Darüber hinaus bestehen Handlungsmöglichkeiten auf nationaler Ebene. Eine von ihnen sei hervorgehoben. Längst überfällig ist nämlich ein Mitbestimmungserstreckungsgesetz, das in Deutschland tätige ausländische Rechtsformen der Pflicht unterwirft, entweder einen mitbestimmten Aufsichtsrat einzusetzen, oder aber Vertreter der Beschäftigten an den anders gearteten Leitungsorganen zu beteiligen. So ein Erstreckungsgesetz wäre so auszugestalten, dass es sowohl nach ausländischem Recht gegründete Gesellschaften umfasst, die ihren Verwaltungssitz nach Deutschland verlegen, als auch nach inländischem Recht gegründete Gesellschaften, die – das ist die Polbud-Konstellation – ihren Satzungssitz unter Umwandlung in die dortige Rechtsform ins Ausland verlagern.

Ein solches Gesetz fordern die Gewerkschaften schon lange, und hier und da gab es positive Signale aus der Sozialdemokratie. Nicht auszuschließen ist, dass die Kommission die Europarechtskonformität eines solchen Gesetzes erst einmal bestreiten und Deutschland vor dem EuGH verklagen würde – aber sehr wahrscheinlich ist das nicht. Gerade angesichts der positiven Aussagen zur Territorialität des Arbeitsrechts im Erzberger-Urteil dürfte sich die Kommission ausrechnen können, dass sie sich mit einem Kampf gegen ein Erstreckungsgesetz ebenso blamieren würde wie schon mit ihren fragwürdigen Eingaben zu Erzberger.

Allerdings tickt die Uhr. Was es nicht in den nächsten, ab sofort in Verhandlung begriffenen Koalitionsvertrag schafft, werden die Gewerkschaften auch nicht kriegen. In Richtung vor allem der in Mitbestimmungsfragen responsiven SPD, aber auch der Arbeitsmarkt- und Sozialpolitiker aus CDU und CSU wird daher nun maximale Aufklärungs- und Überzeugungsarbeit notwendig sein. Denn leider geben die Ergebnisse der zurückliegenden Sondierungen wenig Anlass zum Optimismus.
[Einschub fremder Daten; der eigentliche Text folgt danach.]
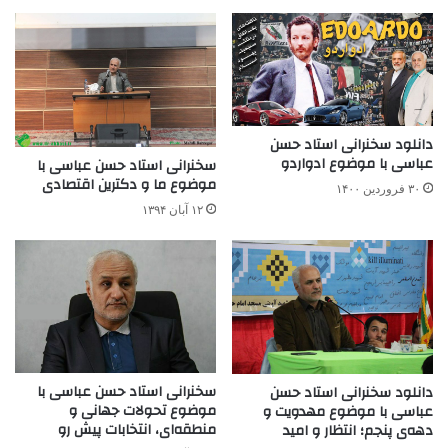
دانلود سخنرانی استاد حسن
عباسی با موضوع ادواردو
سخنرانی استاد حسن عباسی با
موضوع ما و دکترین اقتصادی
۳۰ فروردین ۱۴۰۰
۱۲ آبان ۱۳۹۴
سخنرانی استاد حسن عباسی با
دانلود سخنرانی استاد حسن
موضوع تحولات جهانی و
عباسی با موضوع مهدویت و
منطقه‌ای، انتخابات پیش‌ رو
دهه‌ی پنجم؛ انتظار و امید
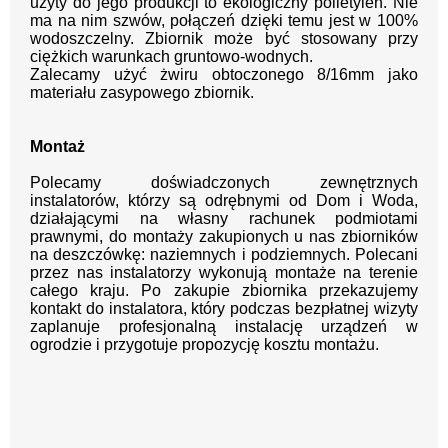
użyty do jego produkcji to ekologiczny polietylen. Nie
ma na nim szwów, połączeń dzięki temu jest w 100%
wodoszczelny. Zbiornik może być stosowany przy
ciężkich warunkach gruntowo-wodnych.
Zalecamy użyć żwiru obtoczonego 8/16mm jako
materiału zasypowego zbiornik.
Montaż
Polecamy doświadczonych zewnętrznych
instalatorów, którzy są odrębnymi od Dom i Woda,
działającymi na własny rachunek podmiotami
prawnymi, do montaży zakupionych u nas zbiorników
na deszczówkę: naziemnych i podziemnych. Polecani
przez nas instalatorzy wykonują montaże na terenie
całego kraju. Po zakupie zbiornika przekazujemy
kontakt do instalatora, który podczas bezpłatnej wizyty
zaplanuje profesjonalną instalację urządzeń w
ogrodzie i przygotuje propozycję kosztu montażu.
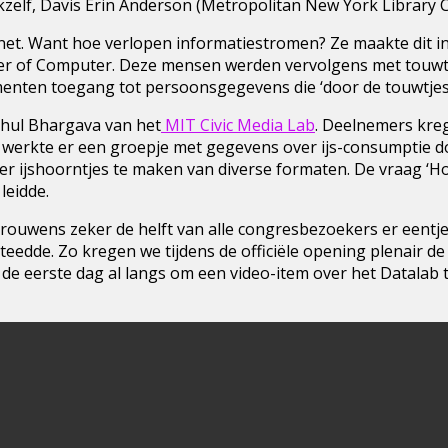
kzelf, Davis Erin Anderson (Metropolitan New York Library C
net. Want hoe verlopen informatiestromen? Ze maakte dit in
ter of Computer. Deze mensen werden vervolgens met touwtj
nten toegang tot persoonsgegevens die ‘door de touwtjes’
hul Bhargava van het
MIT Civic Media Lab
. Deelnemers kre
o werkte er een groepje met gegevens over ijs-consumptie d
r ijshoorntjes te maken van diverse formaten. De vraag ‘Ho
leidde.
trouwens zeker de helft van alle congresbezoekers er eentj
eedde. Zo kregen we tijdens de officiële opening plenair d
k de eerste dag al langs om een video-item over het Datalab 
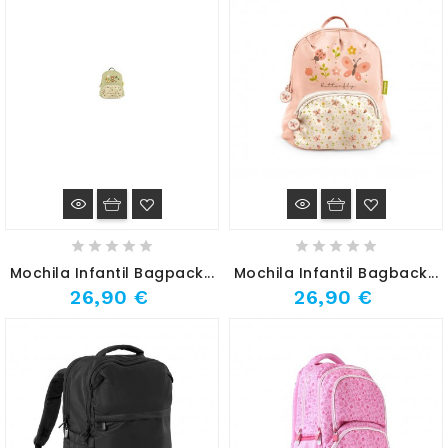
Mochila Infantil Bagpack...
Mochila Infantil Bagback...
26,90 €
26,90 €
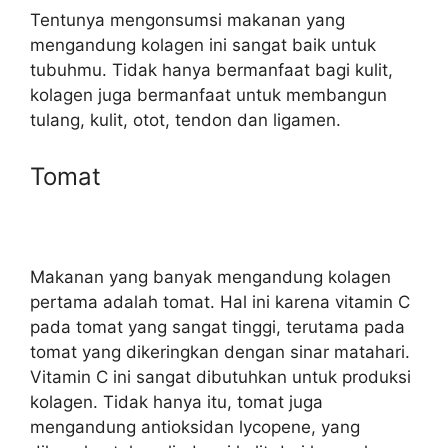
Tentunya mengonsumsi makanan yang
mengandung kolagen ini sangat baik untuk
tubuhmu. Tidak hanya bermanfaat bagi kulit,
kolagen juga bermanfaat untuk membangun
tulang, kulit, otot, tendon dan ligamen.
Tomat
Makanan yang banyak mengandung kolagen
pertama adalah tomat. Hal ini karena vitamin C
pada tomat yang sangat tinggi, terutama pada
tomat yang dikeringkan dengan sinar matahari.
Vitamin C ini sangat dibutuhkan untuk produksi
kolagen. Tidak hanya itu, tomat juga
mengandung antioksidan lycopene, yang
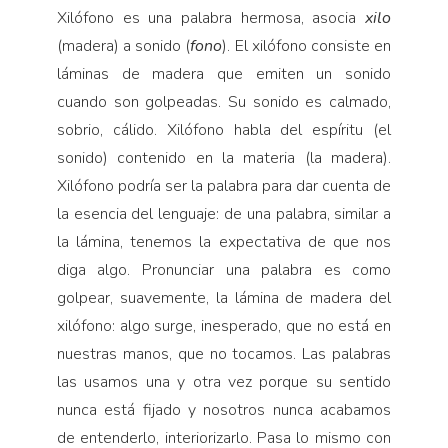
Xilófono es una palabra hermosa, asocia
xilo
(madera) a sonido (
fono
). El xilófono consiste en
láminas de madera que emiten un sonido
cuando son golpeadas. Su sonido es calmado,
sobrio, cálido. Xilófono habla del espíritu (el
sonido) contenido en la materia (la madera).
Xilófono podría ser la palabra para dar cuenta de
la esencia del lenguaje: de una palabra, similar a
la lámina, tenemos la expectativa de que nos
diga algo. Pronunciar una palabra es como
golpear, suavemente, la lámina de madera del
xilófono: algo surge, inesperado, que no está en
nuestras manos, que no tocamos. Las palabras
las usamos una y otra vez porque su sentido
nunca está fijado y nosotros nunca acabamos
de entenderlo, interiorizarlo. Pasa lo mismo con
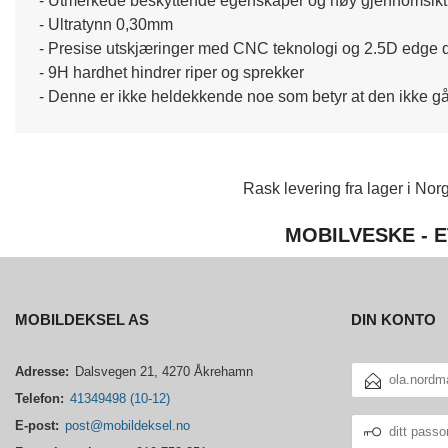
- Utmerkede beskyttende egenskaper og høy gjennomsikt
- Ultratynn 0,30mm
- Presise utskjæringer med CNC teknologi og 2.5D edge 
- 9H hardhet hindrer riper og sprekker
- Denne er ikke heldekkende noe som betyr at den ikke går 
Rask levering fra lager i Norg
MOBILVESKE - E
MOBILDEKSEL AS
DIN KONTO
E-
Adresse:
Dalsvegen 21, 4270 Åkrehamn
POSTADRESSE
Telefon:
41349498 (10-12)
DITT
E-post:
post@mobildeksel.no
PASSORD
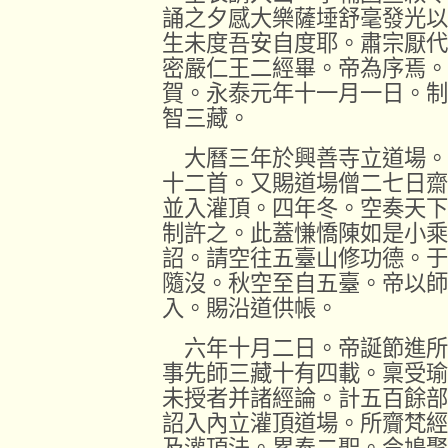
誦之夕感大樂薩埵舒毫發光以
生未度吾安自度耶。肅宗厭代
密嚴仁王二經畢。帝為序焉。
賀。永泰元年十一月一日。制
智三藏。
大曆三年於興善寺立道場。
十二首。又賜道場僧二七日齋
並入灌頂。四年冬。空奏天下
制許之。此蓋慊憍陳如是小乘
詔。請空往五臺山修功德。于
隨沒。秋空至自五臺。帝以師
入。賜沿道供帳。
六年十月二日。帝誕節進所
事先師三藏十有四載。稟受瑜
未授者并諸經論。計五百餘部
詔入內立灌頂道場。所齎梵經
Dort findet sich kein Bekenntnis zu einem Mitbestimmungserstreckungsgesetz, sehr wohl aber ein Bekenntnis zu der bisher von Deutschland wegen der Möglichkeiten zur Mitbestimmungsvermeidung blockierten Europäischen Privatgesellschaft („Europa GmbH“), und zwar gut versteckt auf Seite 18 im Kapitel zur Innenpolitik, dort im Unterpunkt „Recht“, und hier in einem eigentlich von der Digitalisierung handelnden Spiegelstrich (sehen Sie selbst). Würden also die derzeit vorliegenden Sondierungsergebnisse 1:1 in einen Koalitionsvertrag überführt, würden die Möglichkeiten zur Mitbestimmungsvermeidung nicht beseitigt, sondern sogar zusätzlich maximiert.

Bei diesem Text handelt es sich um die ergänzte und aktualisierte Fassung eines Kommentars, der zuerst auf dem heterodoxen Wirtschaftsportal Makroskop erschien. Ich danke Johannes Heuschmid, Norbert Kluge und Florian Rödl für wertvolle Hinweise.